**INSTRUCTIONS FOR THE TASK**
Pull every line containing "rewards" out of the listing below.

**DATA UNDER STUDY**

╭──

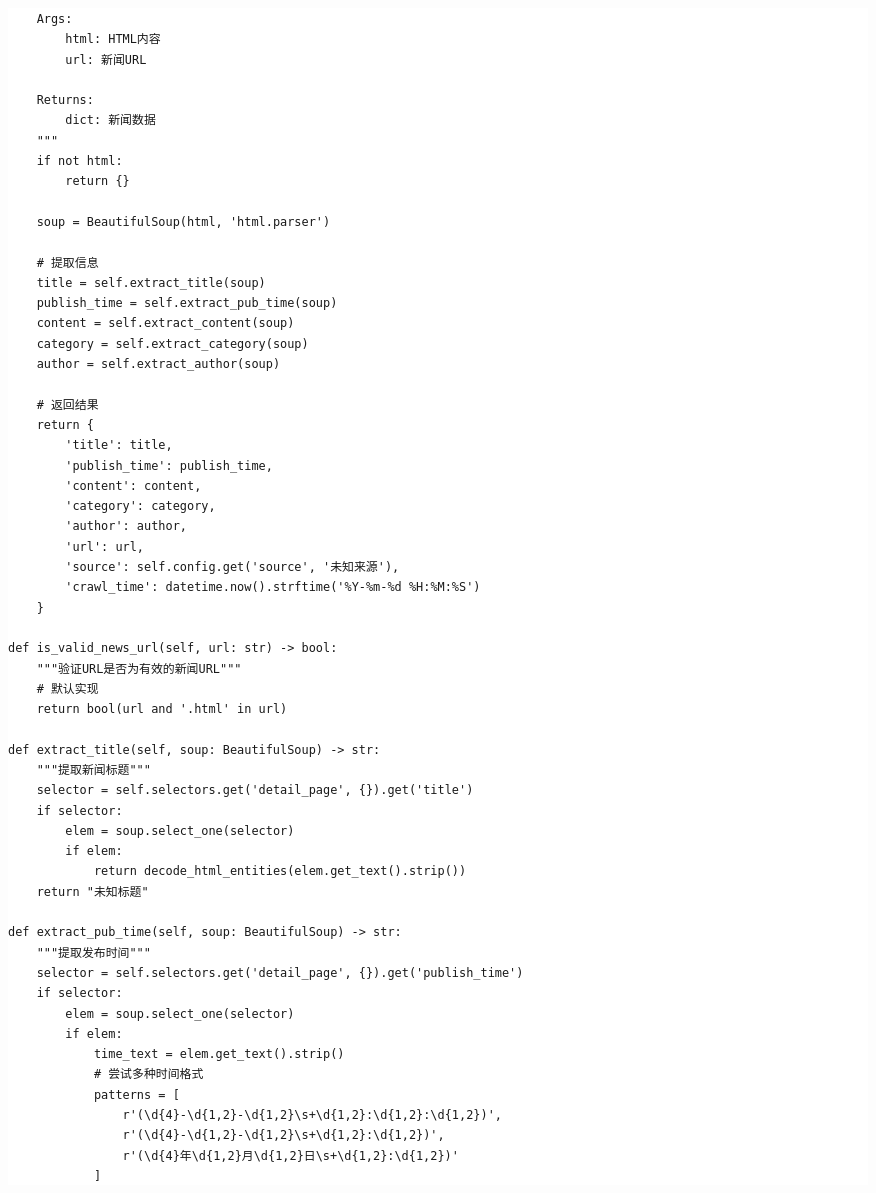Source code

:         Args:
            html: HTML内容
            url: 新闻URL
            
        Returns:
            dict: 新闻数据
        """
        if not html:
            return {}
        
        soup = BeautifulSoup(html, 'html.parser')
        
        # 提取信息
        title = self.extract_title(soup)
        publish_time = self.extract_pub_time(soup)
        content = self.extract_content(soup)
        category = self.extract_category(soup)
        author = self.extract_author(soup)
        
        # 返回结果
        return {
            'title': title,
            'publish_time': publish_time,
            'content': content,
            'category': category,
            'author': author,
            'url': url,
            'source': self.config.get('source', '未知来源'),
            'crawl_time': datetime.now().strftime('%Y-%m-%d %H:%M:%S')
        }
    
    def is_valid_news_url(self, url: str) -> bool:
        """验证URL是否为有效的新闻URL"""
        # 默认实现
        return bool(url and '.html' in url)
    
    def extract_title(self, soup: BeautifulSoup) -> str:
        """提取新闻标题"""
        selector = self.selectors.get('detail_page', {}).get('title')
        if selector:
            elem = soup.select_one(selector)
            if elem:
                return decode_html_entities(elem.get_text().strip())
        return "未知标题"
    
    def extract_pub_time(self, soup: BeautifulSoup) -> str:
        """提取发布时间"""
        selector = self.selectors.get('detail_page', {}).get('publish_time')
        if selector:
            elem = soup.select_one(selector)
            if elem:
                time_text = elem.get_text().strip()
                # 尝试多种时间格式
                patterns = [
                    r'(\d{4}-\d{1,2}-\d{1,2}\s+\d{1,2}:\d{1,2}:\d{1,2})',
                    r'(\d{4}-\d{1,2}-\d{1,2}\s+\d{1,2}:\d{1,2})',
                    r'(\d{4}年\d{1,2}月\d{1,2}日\s+\d{1,2}:\d{1,2})'
                ]
                
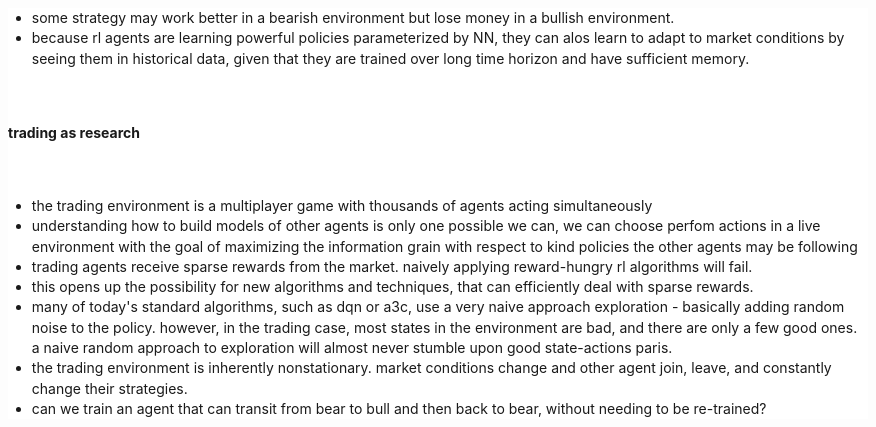 * some strategy may work better in a bearish environment but lose money in a bullish environment.
* because rl agents are learning powerful policies parameterized by NN, they can alos learn to adapt to market conditions by seeing them in historical data, given that they are trained over long time horizon and have sufficient memory.

<br>

#### trading as research

<br>

* the trading environment is a multiplayer game with thousands of agents acting simultaneously
* understanding how to build models of other agents is only one possible we can, we can choose perfom actions in a live environment with the goal of maximizing the information grain with respect to kind policies the other agents may be following
* trading agents receive sparse rewards from the market. naively applying reward-hungry rl algorithms will fail.
* this opens up the possibility for new algorithms and techniques, that can efficiently deal with sparse rewards.
* many of today's standard algorithms, such as dqn or a3c, use a very naive approach exploration - basically adding random noise to the policy. however, in the trading case, most states in the environment are bad, and there are only a few good ones. a naive random approach to exploration will almost never stumble upon good state-actions paris.
* the trading environment is inherently nonstationary. market conditions change and other agent join, leave, and constantly change their strategies.
* can we train an agent that can transit from bear to bull and then back to bear, without needing to be re-trained?














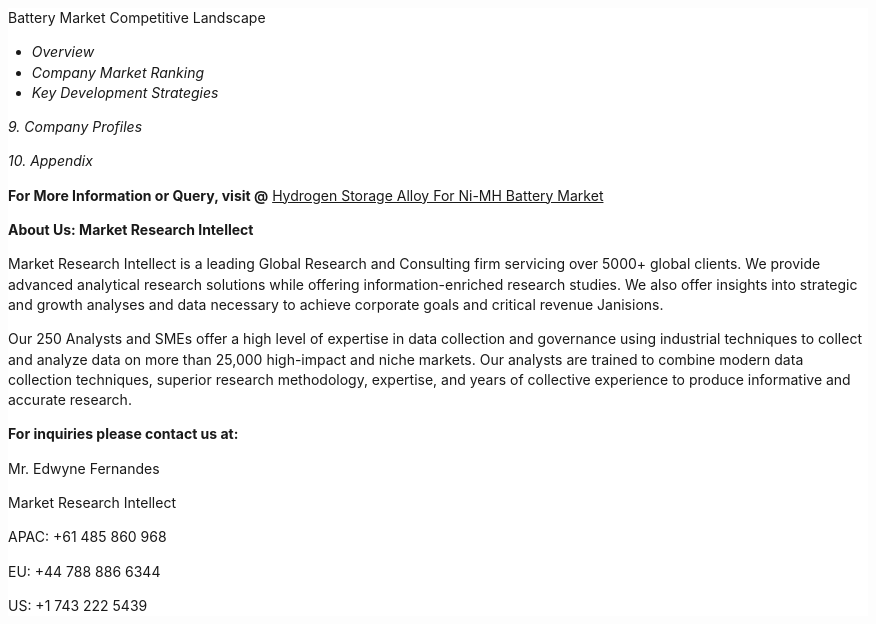 Battery Market Competitive Landscape</span></em></p><ul><li><em><span class="">Overview</span></em></li><li><em><span class="">Company Market Ranking</span></em></li><li><em><span class="">Key Development Strategies</span></em></li></ul><p><em><span class="font-[700]">9. Company Profiles</span></em></p><p><em><span class="font-[700]">10. Appendix</span></em></p><p><span class="font-[700]"><strong>For More Information or Query, visit&nbsp;@</strong>&nbsp;</span><span class="font-[700]"><a href="https://www.marketresearchintellect.com/product/global-hydrogen-storage-alloy-for-ni-mh-battery-market/?utm_source=Linkedin&utm_medium=838" target="_blank" data-tracking-control-name="article-ssr-frontend-pulse_little-text-block" data-tracking-will-navigate="" data-test-link="">Hydrogen Storage Alloy For Ni-MH Battery Market</a></span></p><p><strong><span class="font-[700]">About Us: Market Research Intellect</span></strong></p><p><span class="">Market Research Intellect is a leading Global Research and Consulting firm servicing over 5000+ global clients. We provide advanced analytical research solutions while offering information-enriched research studies.&nbsp;</span>We also offer insights into strategic and growth analyses and data necessary to achieve corporate goals and critical revenue Janisions.</p><p><span class="">Our 250 Analysts and SMEs offer a high level of expertise in data collection and governance using industrial techniques to collect and analyze data on more than 25,000 high-impact and niche markets. Our analysts are trained to combine modern data collection techniques, superior research methodology, expertise, and years of collective experience to produce informative and accurate research.</span></p><p><strong>For inquiries please contact us at:</strong></p><p>Mr. Edwyne Fernandes</p><p>Market Research Intellect</p><p>APAC: +61 485 860 968</p><p>EU: +44 788 886 6344</p><p>US: +1 743 222 5439</p>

╰──

**RESPONSE TO THIS EXERCISE**
* trading agents receive sparse rewards from the market. naively applying reward-hungry rl algorithms will fail.
* this opens up the possibility for new algorithms and techniques, that can efficiently deal with sparse rewards.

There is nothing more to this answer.